Choosing A Memorial

Choosing a memorial for our loved ones can be a difficult experience, our aim is to reduce the time it requires by giving you as much advice as possible all in one place so that you are well prepared.

You’ll find memorials in your local churchyards that have been around for centuries. Your choice of material will determine just how long your memorial lasts.
Granite is the preferred choice for most memorial masons. Granite is tougher than most other materials, not just those used for memorials; tougher than most materials full stop! It comes in a huge variety of colours which allows us to choose something that suits the character of the person we’re memorialising. Granite can be polished to give it a clean and modern look and by doing so it makes the surface inpeneratable to dirt and stains. By choosing granite we are not only ensuring that our memorial survives the test of time but we are also limiting the expense of maintaining it.

Other material options include Marble, York Stone, Slate and a few others with similar properties. In some cases a local authority or church may insist on one of these materials to maintain a consistent look within their burial grounds. We’d recommend against choosing any of these materials unless you have no other choice. They’re extremely porous and considerably softer than granite. With time memorials made from these materials will become stained, or worse still, they’ll begin to laminate or crumble.

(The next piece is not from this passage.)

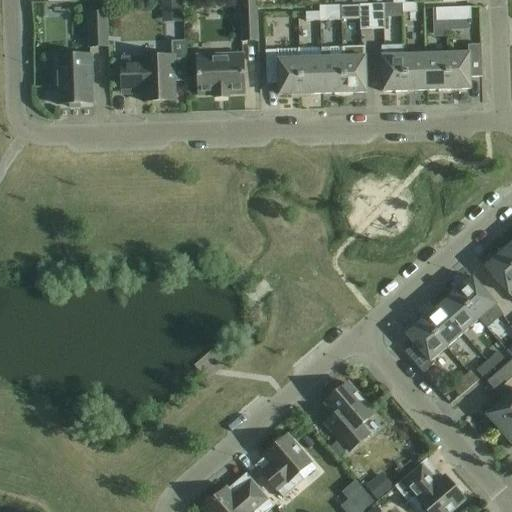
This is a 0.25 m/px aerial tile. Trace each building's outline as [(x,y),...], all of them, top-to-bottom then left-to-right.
[(241,0),(242,43),(258,42),(256,0),(241,0)] [(161,24),(181,23),(180,2),(161,2),(161,24)] [(46,16),(71,16),(71,3),(46,4),(46,16)] [(403,14),(417,13),(417,4),(403,5),(403,14)] [(361,32),(373,31),(372,6),(360,6),(361,32)] [(372,6),(373,31),(385,31),(385,6),(372,6)] [(320,14),(321,22),(329,22),(329,7),(320,8),(320,14)] [(446,10),(446,22),(471,21),(471,9),(446,10)] [(436,23),(446,22),(446,10),(436,10),(436,23)] [(306,23),(321,22),(320,14),(306,14),(306,23)] [(106,15),(89,15),(90,49),(107,48),(106,15)] [(325,23),(305,25),(306,37),(326,35),(325,23)] [(172,42),(172,58),(142,59),(142,58),(121,59),(122,92),(143,91),(144,103),(175,102),(174,82),(186,82),(185,42),(172,42)] [(405,93),(404,57),(404,48),(382,48),(383,94),(405,93)] [(367,94),(366,58),(365,49),(343,50),(344,95),(367,94)] [(470,55),(448,56),(448,91),(471,91),(471,82),(483,82),(481,49),(470,49),(470,55)] [(301,96),(300,60),(300,50),(298,50),(298,51),(266,52),(267,85),(278,85),(279,97),(301,96)] [(323,96),(344,95),(343,50),(321,50),(322,60),(323,96)] [(229,99),(229,96),(245,96),(243,56),(197,57),(198,76),(195,79),(195,87),(198,90),(199,97),(214,97),(214,100),(229,99)] [(405,93),(427,92),(426,56),(404,57),(405,93)] [(427,92),(448,91),(448,56),(426,56),(427,92)] [(55,58),(56,88),(57,106),(70,106),(70,109),(80,109),(80,105),(93,105),(91,57),(55,58)] [(301,96),(323,96),(322,60),(300,60),(301,96)] [(511,264),(511,244),(502,253),(511,264)] [(511,264),(502,253),(485,268),(511,299),(511,264)] [(456,293),(480,320),(497,306),(473,279),(456,293)] [(463,335),(480,320),(456,293),(440,307),(463,335)] [(447,349),(463,335),(440,307),(423,322),(447,349)] [(447,349),(423,322),(407,336),(414,345),(405,353),(424,374),(434,365),(431,363),(447,349)] [(488,363),(493,370),(504,361),(498,354),(488,363)] [(511,361),(494,377),(503,387),(511,379),(511,361)] [(483,379),(493,370),(488,363),(477,372),(483,379)] [(471,372),(452,389),(460,398),(480,382),(471,372)] [(341,423),(331,431),(350,453),(370,436),(361,426),(374,415),(348,385),(341,391),(336,390),(332,394),(332,399),(325,405),(341,423)] [(497,440),(511,426),(511,396),(488,417),(492,421),(488,425),(498,438),(496,439),(497,440)] [(511,426),(497,440),(499,438),(510,451),(511,448),(511,426)] [(271,465),(261,473),(284,499),(305,481),(299,475),(311,464),(288,437),(285,439),(280,439),(276,442),(275,448),(265,457),(271,465)] [(421,465),(395,488),(415,511),(452,511),(465,501),(463,499),(463,493),(460,489),(455,489),(445,478),(438,484),(421,465)] [(365,486),(377,500),(394,485),(383,471),(365,486)] [(269,511),(275,507),(252,481),(233,497),(226,490),(216,499),(210,499),(206,502),(206,508),(203,510),(205,511),(269,511)] [(342,510),(344,511),(365,511),(375,504),(365,493),(357,484),(343,495),(350,503),(342,510)]
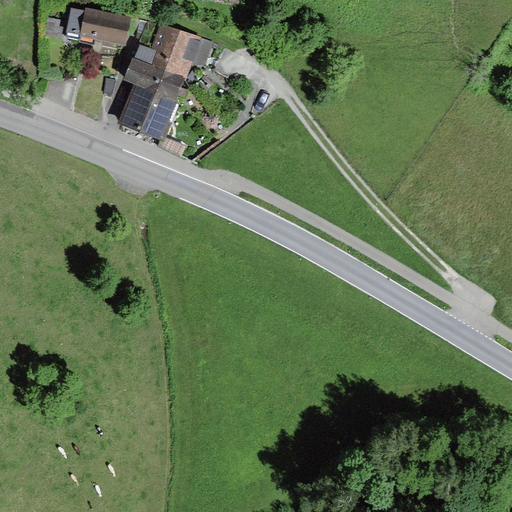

We must consider how many people will be memorialised on the headstone we choose? This should dictate the size of the memorial. We often see people confuse how many people will be using the headstone with how many burials or internments the plot can accommodate. These are two different things entirely. We often see cremation plots for four people used only by two. The same can apply for burial plots.

We would recommend thinking about this prior to choosing a memorial. An average sized memorial should accommodate three to four inscriptions of modest nature. Although it’s not uncommon for us to see only two inscriptions consisting of more detail on an average sized memorial.

Most cemeteries will have their own rules regarding size, shape, colour and material. The last three aren’t often a concern for most council run cemeteries, but churchyards are, in our experience, very particular about what they permit. We’d recommend asking for a copy of your cemeteries rules and regulations prior to starting your search for a memorial.

Most memorials can be altered. We’ve never been unable to produce something that a customer has asked of us. Granite is incredibly tough but we have some of the best carvers in the world and they produce some of the most beautiful and intricate memorials. If you see a memorial on our website, on a search engine or even on another memorial masons website, but you wish to change it to make it more personal or bespoke; we can do it!

Your choice of inscription colour should be made AFTER you have decided what colour material you’d like. The inscription colour should enhance the natural colour of your memorial. Gold, Silver and White work best on black granite, and they should all last as long as one another. If you choose a light stone, such as a light grey, you may choose to have a black enamel inscription to provide a greater contrast, allowing greater visibility of the engraving.

We have a lot of people ask us for full grave surrounds, also known as kerbs. You’d need to establish if your grave plot is suitable for kerbs. An easy way to find this is out to see other memorials in the immediate vicinity. If they have kerbs then it’s likely that you too will be permitted to have them, Although we’d still recommend discussing it with the council or church. We can make all such enquiries if you would prefer.

Key Considerations:

  • How many people will the memorial be for?
  • What size do I need/want?
  • What material and/or colour do I want?

These should be the first questions you ask yourself. Once you have the answers almost everything else will fall into place.